House Republicans also want some inclusion of a mortgage insurance program that would charge Wall Street firms that hold mortgage securities premiums to limit taxpayer exposure.
Rep. John Campbell (R-Calif.), an early supporter of the bailout package and the mortgage insurance alternative, said late Friday that he could see a package emerge that spends less than the $700 billion sought by Treasury Secretary Henry Paulson but implements the mortgage insurance program for a part of the less-toxic but still troubled assets known as “Alt-A” mortgages.
But Rep. Christopher Shays (R-Conn.) predicted that most House Republicans would ultimately support a $700 billion package that included some House GOP provisions.
House Financial Services Chairman Barney Frank (D-Mass.) on Friday called the mortgage insurance idea “useless but not harmful,” provided that it was merely listed as an option but not a mandate and not in lieu of the broader $700 billion rescue package, which has as its core the purchase of toxic debt from financial institutions to unglue frozen credit markets.
And Frank dismissed the idea of Democrats going forward with the package without Republicans. “It could not be done,” he said. “There’s no shortcut here. The House Republicans have to be part of this bill or there won’t be a bill.”
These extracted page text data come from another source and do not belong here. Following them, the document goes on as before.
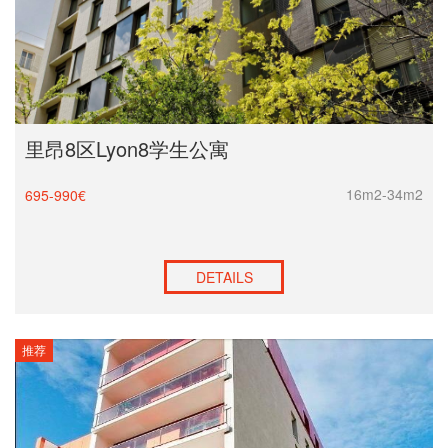
里昂8区Lyon8学生公寓
16m2-34m2
695-990€
DETAILS
推荐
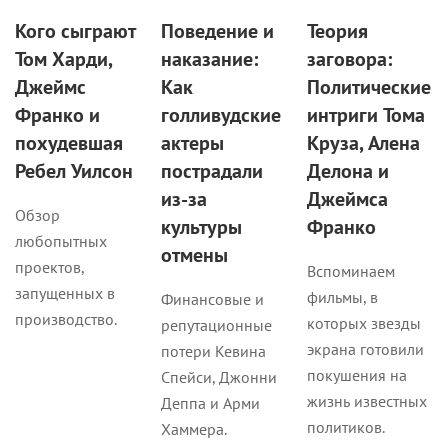
Кого сыграют
Поведение и
Теория
Том Харди,
наказание:
заговора:
Джеймс
Как
Политические
Франко и
голливудские
интриги Тома
похудевшая
актеры
Круза, Алена
Ребел Уилсон
пострадали
Делона и
из-за
Джеймса
Обзор
культуры
Франко
любопытных
отмены
проектов,
Вспоминаем
запущенных в
фильмы, в
Финансовые и
производство.
которых звезды
репутационные
экрана готовили
потери Кевина
покушения на
Спейси, Джонни
жизнь известных
Деппа и Арми
политиков.
Хаммера.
Senate aides, meanwhile, said they expected the four principal negotiators from the House and Senate to meet sometime around 3 p.m. Saturday to discuss staff progress in writing the bill.
Gregg would not say when the meeting would occur, but said, “We’re trying to let the staff do as much as they can so they can narrow the agenda.” He added that he expects Paulson to attend any afternoon meeting, but Democratic aides said that may not happen.
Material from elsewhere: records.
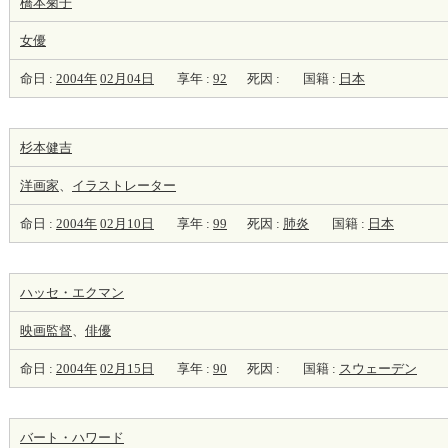
橋本菊子
女優
命日 :
2004年
02月04日
享年 :
92
死因 :
国籍 :
日本
杉本健吉
洋
画家
、
イラストレーター
命日 :
2004年
02月10日
享年 :
99
死因 :
肺炎
国籍 :
日本
ハッセ・エクマン
映画監督
、
俳優
命日 :
2004年
02月15日
享年 :
90
死因 :
国籍 :
スウェーデン
バート・ハワード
“My view is we have to have it before the end of the weekend. We have to have it before the markets open on Monday,” Gregg said. “We just have to have everybody in agreement as to what it’s going to be. But I’d like to have the bill. I’d like to have it ready to vote on.”
Senate Majority Leader Harry Reid (D-Nev.), however, held out the possibility that an agreement on the bailout could slip past Sunday.
"The goal is to try to come up with a final agreement by tomorrow. Now we may not be able to do that, but we're trying very hard," he said on the floor Saturday.